### Excerpted passage:
________________________________________

Figure 3 depicts the query (ping) and response process for finding the outage’s exact location. At first, the query is generated by DMS/OMS to MDMS via ESB, and then this process is continued until getting the response of smart meters. For identifying the fault at the customer level, an event is generated from DC, which can be used to distinguish the faults at secondary substations from the fault at the end customer. A ping request is then sent to all smart meters for getting their acknowledgement signals to confirm their online status. In this way, outage location is confirmed by getting response or acknowledgement signals from smart meters, AMI head end, DC, MDMS, and by getting information from CIS and GIS. After the confirmation of the outage location, the information is updated on the web portal.

Figure 3:

Outage management sequence diagram (ping response).

This use case visualizes how different participants/stakeholders can observe the process of identification, classification, and management of fault at LV network. Furthermore, the collected metering data at DC can be utilized for different purposes, such as intelligent algorithms (estate estimation and voltage control) can be implemented for the self-healing of LV network which can be applied at the secondary substation.

________________________________________

### Records supplied:
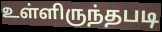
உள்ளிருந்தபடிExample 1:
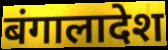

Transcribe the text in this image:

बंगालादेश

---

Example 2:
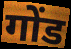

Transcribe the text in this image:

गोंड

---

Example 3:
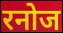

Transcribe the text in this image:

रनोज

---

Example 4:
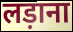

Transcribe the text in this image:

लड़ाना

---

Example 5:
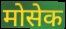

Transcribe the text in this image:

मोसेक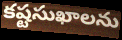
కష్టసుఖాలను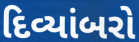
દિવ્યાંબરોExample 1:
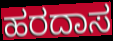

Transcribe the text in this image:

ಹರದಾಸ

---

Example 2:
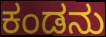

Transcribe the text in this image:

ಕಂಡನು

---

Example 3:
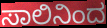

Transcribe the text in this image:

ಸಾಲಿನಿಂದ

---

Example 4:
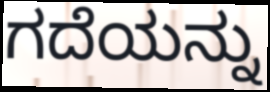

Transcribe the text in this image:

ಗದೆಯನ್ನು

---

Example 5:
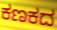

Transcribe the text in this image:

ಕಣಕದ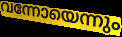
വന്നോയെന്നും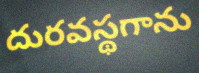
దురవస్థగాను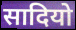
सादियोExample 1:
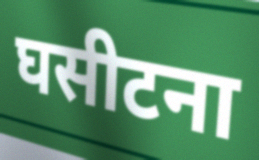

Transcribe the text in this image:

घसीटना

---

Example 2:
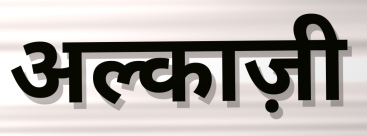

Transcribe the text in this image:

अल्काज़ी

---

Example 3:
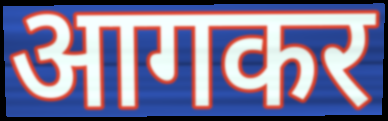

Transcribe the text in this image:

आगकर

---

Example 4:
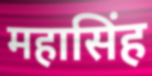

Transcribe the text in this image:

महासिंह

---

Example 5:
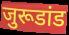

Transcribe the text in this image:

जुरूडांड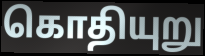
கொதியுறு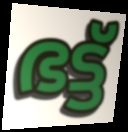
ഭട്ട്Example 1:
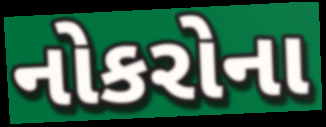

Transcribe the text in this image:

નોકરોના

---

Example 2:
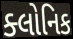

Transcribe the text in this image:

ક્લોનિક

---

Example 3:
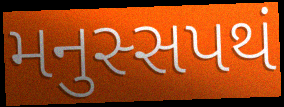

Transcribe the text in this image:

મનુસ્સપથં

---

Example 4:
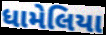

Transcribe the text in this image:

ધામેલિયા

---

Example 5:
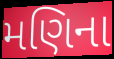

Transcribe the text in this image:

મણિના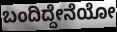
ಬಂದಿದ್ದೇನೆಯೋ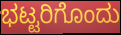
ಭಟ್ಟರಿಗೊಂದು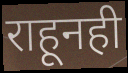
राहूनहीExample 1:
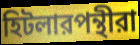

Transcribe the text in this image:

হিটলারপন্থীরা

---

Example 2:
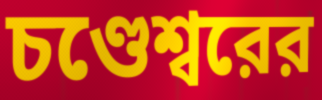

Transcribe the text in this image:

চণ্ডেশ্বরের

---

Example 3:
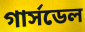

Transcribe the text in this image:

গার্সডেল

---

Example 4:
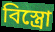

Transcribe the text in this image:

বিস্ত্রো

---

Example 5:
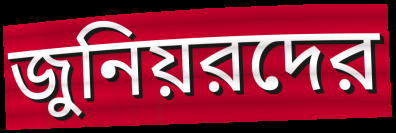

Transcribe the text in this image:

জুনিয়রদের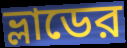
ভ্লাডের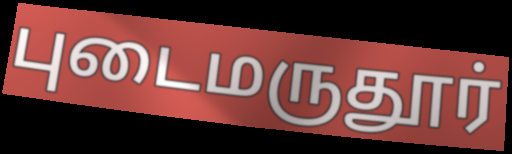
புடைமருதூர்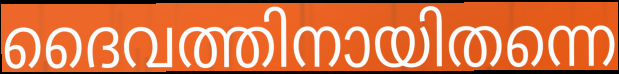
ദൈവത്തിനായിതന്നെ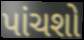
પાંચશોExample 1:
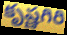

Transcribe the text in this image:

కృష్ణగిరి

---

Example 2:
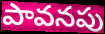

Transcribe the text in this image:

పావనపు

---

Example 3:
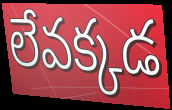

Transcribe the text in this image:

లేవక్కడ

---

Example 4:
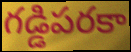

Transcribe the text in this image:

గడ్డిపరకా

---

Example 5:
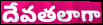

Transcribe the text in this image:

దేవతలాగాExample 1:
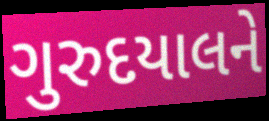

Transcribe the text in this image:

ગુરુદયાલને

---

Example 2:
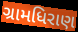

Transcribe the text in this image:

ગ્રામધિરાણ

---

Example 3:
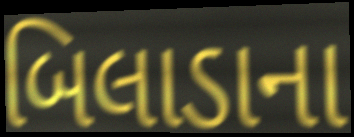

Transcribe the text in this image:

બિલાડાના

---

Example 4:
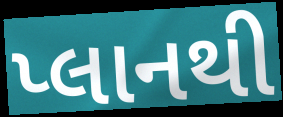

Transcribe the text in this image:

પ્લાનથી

________________________________________

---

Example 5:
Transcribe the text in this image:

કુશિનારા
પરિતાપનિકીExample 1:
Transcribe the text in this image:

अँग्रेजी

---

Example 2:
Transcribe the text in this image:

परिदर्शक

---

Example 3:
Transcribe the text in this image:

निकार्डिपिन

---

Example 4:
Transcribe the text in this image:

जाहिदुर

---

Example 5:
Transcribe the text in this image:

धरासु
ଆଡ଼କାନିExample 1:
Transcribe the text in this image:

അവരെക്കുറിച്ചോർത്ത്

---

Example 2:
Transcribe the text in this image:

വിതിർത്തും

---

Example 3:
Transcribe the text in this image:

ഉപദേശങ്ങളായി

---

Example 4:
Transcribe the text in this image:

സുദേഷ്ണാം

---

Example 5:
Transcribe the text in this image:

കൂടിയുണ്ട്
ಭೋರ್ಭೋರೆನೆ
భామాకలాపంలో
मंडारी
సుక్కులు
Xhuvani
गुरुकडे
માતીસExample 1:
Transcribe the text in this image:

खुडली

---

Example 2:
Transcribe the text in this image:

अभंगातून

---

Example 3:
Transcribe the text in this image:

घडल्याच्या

________________________________________

### Exercise:
Answer these questions using the outage management passage above.
1. Which system first generates the query, and to which system is it sent?
2. What is sent to all smart meters, and why?
3. Where can the intelligent algorithms for self-healing of the LV network be applied?

### Solution below:
1. DMS/OMS generates the query and sends it to MDMS via ESB.
2. A ping request is sent to all smart meters to get their acknowledgement signals, which confirm their online status.
3. They can be applied at the secondary substation.